Quality Assurance is an essential activity on the curation of any digital collection. In NetarchiveSuite, the main tool for manual QA is the Viewerproxy. With Viewerproxy one can
- Browse in harvested material from a single harvest job or from a single run of a harvest definition
- Collect a list of URLs missed by the harvest, which can be added as seeds to a future harvest
In order to use Viewerproxy, your webbrowser needs to be set up to read data from the NetarchiveSuite archive, rather than from the living web. The details of the setup will depend on precisely how your installation of Netarchivesuite is configured. You will need to know i) the machine on which the Viewerproxy application is installed, and ii) the port number the Viewerproxy uses. Your web browser should then be set to use this machine and port as a proxy for all requests, except those to the machine where the NetarchiveSuite GUI is running. Most browsers have plugins which can help with managing proxy settings.
To use the Viewerproxy, select any Run number or JobID from the list of jobs or harvests and click on the line "Select these jobs for QA with viewerproxy ". You should see a page which looks like
If you don't see this then your proxy setup is not correct. After a while, this page should redirect to something like this:
Quality assurance is done by browsing the archive for selected domains. For example, simply open another tab and type a URL you expect to be present in the harvest you are studying.
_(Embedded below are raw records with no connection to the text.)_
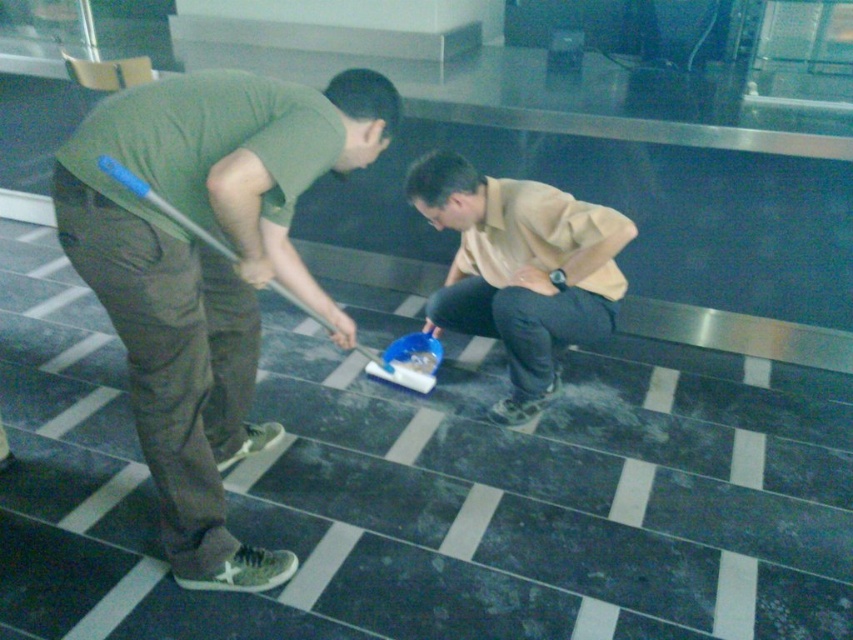
You are a photographer setting up a shot of the two cleaners. The camera frame is already positioned to include both the green matte shirt at center and the beige cotton shirt at center. Do you think adjusting the camera to focus on the wider of the two shirts will automatically keep the narrower one in frame?

The green matte shirt at center might be wider than beige cotton shirt at center, so focusing on the wider shirt could still keep the narrower one in frame if their positions allow it, but this depends on the camera angle and zoom level.

You are a cleaning supervisor who needs to ensure social distancing guidelines are followed. The minimum required distance between workers is 30 inches. Based on the scene, are the two workers, wearing the green matte shirt at center and beige cotton shirt at center, maintaining the required distance?

The distance between the green matte shirt at center and beige cotton shirt at center is 28.05 inches, which is less than the required 30 inches. Therefore, they are not maintaining the required social distancing guidelines.

You are standing at the point marked as point (207,272). What object are you currently standing on?

You are standing on the green matte shirt at center, as the point (207,272) is located on it.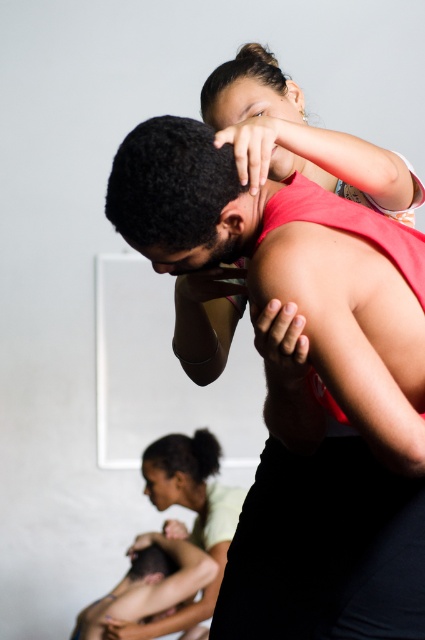
Between matte red tank top at center and matte pink tank top at upper center, which one has less height?

matte pink tank top at upper center is shorter.

Which is in front, point (350, 392) or point (340, 177)?

Positioned in front is point (350, 392).

Identify the location of matte red tank top at center. The image size is (425, 640). click(319, 374).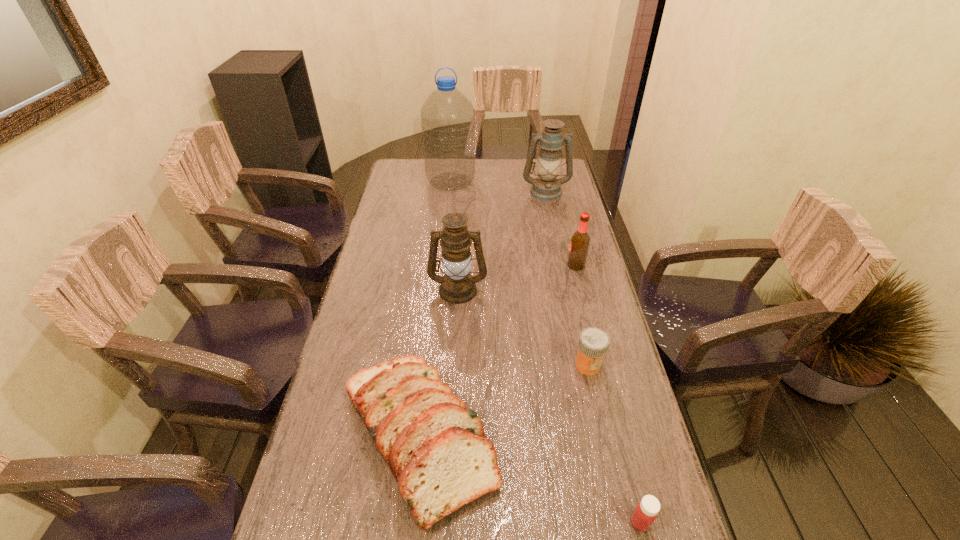
Locate an element on the screen. Image resolution: width=960 pixels, height=540 pixels. water jug present at the left edge is located at coordinates (447, 117).

Image resolution: width=960 pixels, height=540 pixels. Identify the location of bread positioned at the left edge. (436, 449).

The height and width of the screenshot is (540, 960). I want to click on oil lamp present at the right edge, so click(x=547, y=187).

Image resolution: width=960 pixels, height=540 pixels. In order to click on beer bottle that is at the right edge in this screenshot , I will do `click(580, 240)`.

Identify the location of object present at the far left corner. (447, 117).

You are a GUI agent. You are given a task and a screenshot of the screen. Output one action in this format:
    pyautogui.click(x=<x>, y=<y>)
    Task: Click on the object that is at the far right corner
    This screenshot has height=540, width=960.
    Given the screenshot: What is the action you would take?
    pyautogui.click(x=547, y=187)

The width and height of the screenshot is (960, 540). I want to click on vacant space at the far edge of the desktop, so click(500, 167).

In the image, there is a desktop. In order to click on vacant space at the left edge in this screenshot , I will do `click(356, 470)`.

Where is `vacant space at the right edge of the desktop`? The image size is (960, 540). vacant space at the right edge of the desktop is located at coordinates pyautogui.click(x=567, y=364).

Image resolution: width=960 pixels, height=540 pixels. In order to click on vacant area at the far left corner of the desktop in this screenshot , I will do `click(418, 168)`.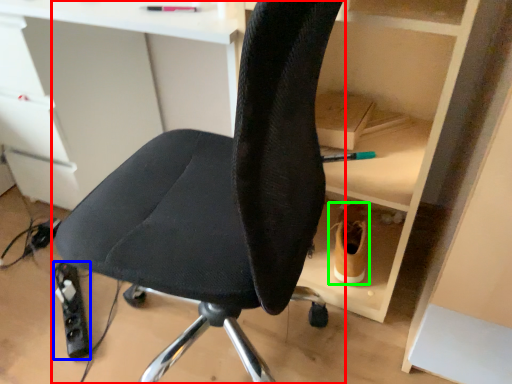
Question: Based on their relative distances, which object is farther from chair (highlighted by a red box)? Choose from equipment (highlighted by a blue box) and footwear (highlighted by a green box).

Choices:
 (A) equipment
 (B) footwear

Answer: (A)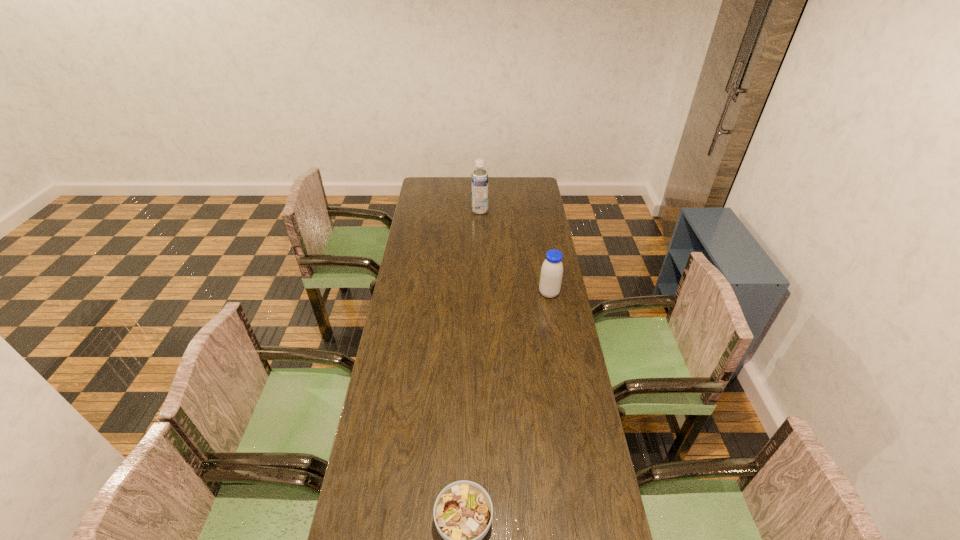
Identify the location of free space that satisfies the following two spatial constraints: 1. on the label of the taller soya milk; 2. on the right side of the rightmost object. This screenshot has width=960, height=540. (480, 293).

Image resolution: width=960 pixels, height=540 pixels. I want to click on vacant space that satisfies the following two spatial constraints: 1. on the label of the nearer soya milk; 2. on the left side of the tallest object, so click(x=480, y=293).

The image size is (960, 540). In order to click on vacant position in the image that satisfies the following two spatial constraints: 1. on the label of the second farthest object; 2. on the right side of the left soya milk in this screenshot , I will do `click(480, 293)`.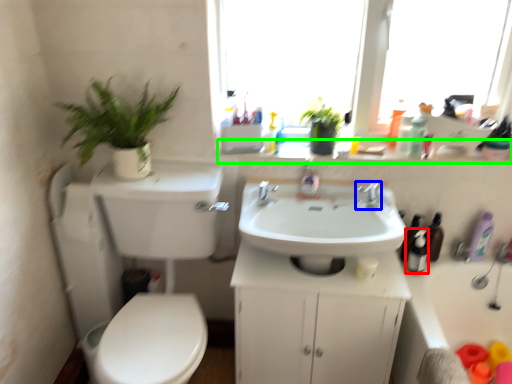
Question: Which object is positioned closest to toiletry (highlighted by a red box)? Select from tap (highlighted by a blue box) and window sill (highlighted by a green box).

Choices:
 (A) tap
 (B) window sill

Answer: (A)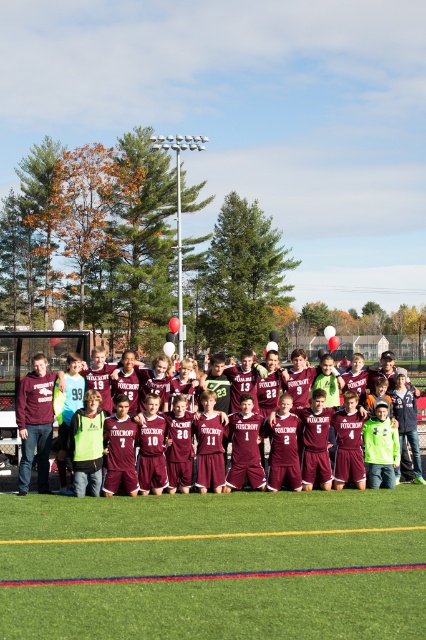
You are a photographer setting up for a soccer team photo. You notice the green artificial turf at center and the maroon jersey at center in the scene. Which object should you adjust your camera focus to first if you want to capture both clearly in the same frame?

The green artificial turf at center is smaller than the maroon jersey at center, so you should focus on the maroon jersey at center first as it is larger and more prominent in the frame.

You are a soccer coach trying to set up a small practice area for drills. You have a 2 meter wide equipment bag that needs to be placed between the green artificial turf at center and the maroon jersey at center. Can the equipment bag fit between them?

The green artificial turf at center is narrower than the maroon jersey at center. Since the equipment bag is 2 meters wide, it can only fit if the space between them is at least 2 meters. However, the description states the green artificial turf at center has a smaller width than the maroon jersey at center, but doesn

You are a photographer taking a picture of the soccer team. You notice the green artificial turf at center and the maroon jersey at center. Which object is located to the right of the other?

The green artificial turf at center is positioned on the right side of maroon jersey at center.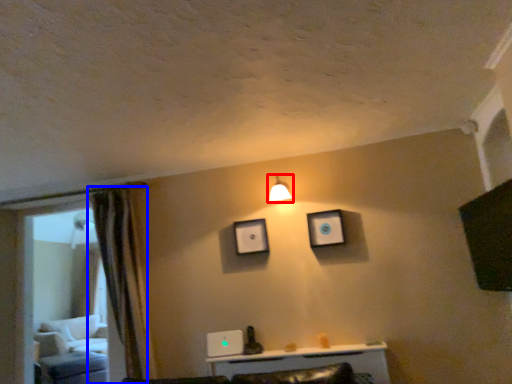
Question: Which object is further to the camera taking this photo, light fixture (highlighted by a red box) or curtain (highlighted by a blue box)?

Choices:
 (A) light fixture
 (B) curtain

Answer: (A)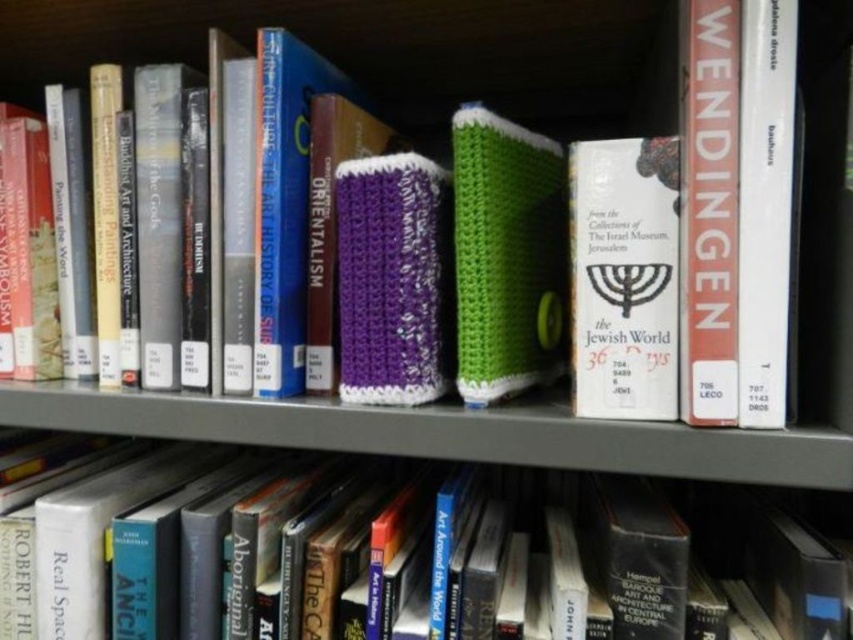
Can you confirm if white paper book at center is positioned above green knitted book at center?

Incorrect, white paper book at center is not positioned above green knitted book at center.

Where is `white paper book at center`? This screenshot has width=853, height=640. white paper book at center is located at coordinates click(624, 276).

Does hardcover book at center have a greater height compared to white paper book at center?

In fact, hardcover book at center may be shorter than white paper book at center.

Is hardcover book at center bigger than white paper book at center?

Correct, hardcover book at center is larger in size than white paper book at center.

Which is in front, point (0, 592) or point (674, 288)?

Point (674, 288) is in front.

Image resolution: width=853 pixels, height=640 pixels. I want to click on hardcover book at center, so click(x=325, y=545).

Looking at this image, can you confirm if hardcover book at center is shorter than green knitted book at center?

Yes.

Which is in front, point (200, 520) or point (526, 316)?

Point (200, 520) is more forward.

You are a GUI agent. You are given a task and a screenshot of the screen. Output one action in this format:
    pyautogui.click(x=<x>, y=<y>)
    Task: Click on the hardcover book at center
    The image size is (853, 640).
    Given the screenshot: What is the action you would take?
    pyautogui.click(x=325, y=545)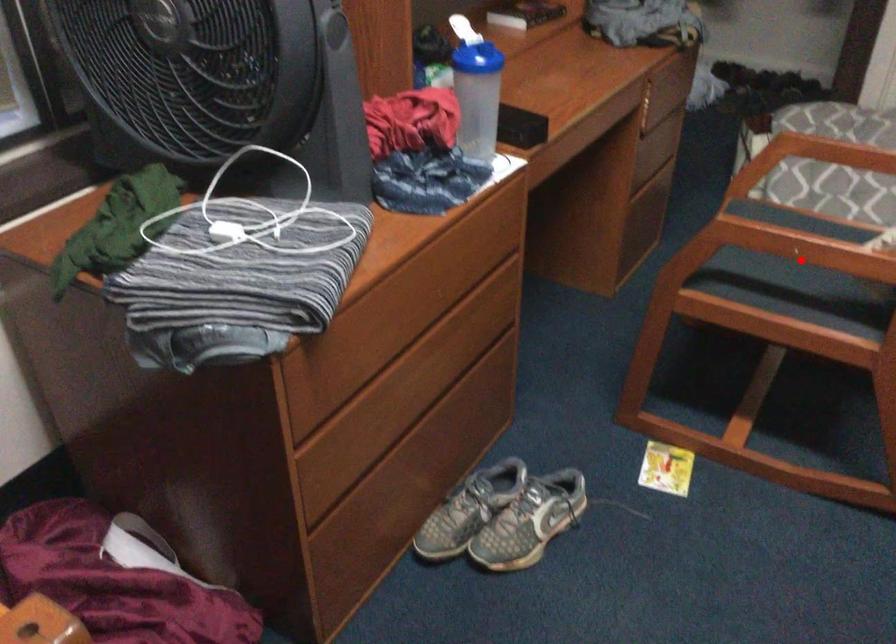
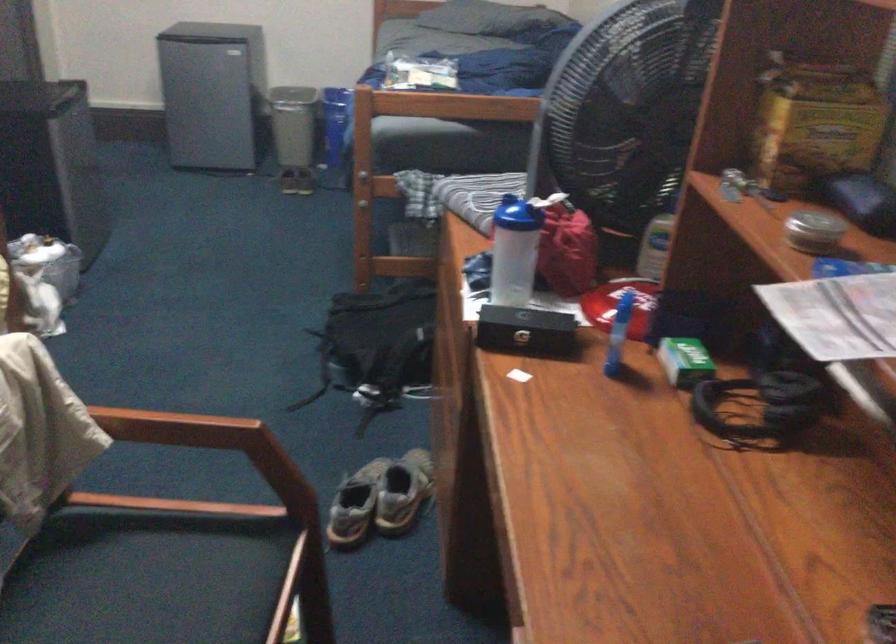
In the second image, find the point that corresponds to the highlighted location in the first image.

(162, 579)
The page should be visible and navigable.
The various links under "Missing URL collection" can then be used to help you find material missed during harvesting.
Start collecting URL’s This starts the collection of URL’s. The Current Viewerproxy status textbox shows if the system is currently collecting URL’s or not – and how many URL’s are currently collected.
Stop collecting URL’s Stops the collection of further URL’s.
Clear collected URL’s The list of URL’s can be cleared at any time e.g. when investigating a new domain starts. NB! This function can not be undone.
Show collected URL’s The list of URL’s can be viewed at any time. The list can be copied and added to relevant Seed lists for the relevant domains.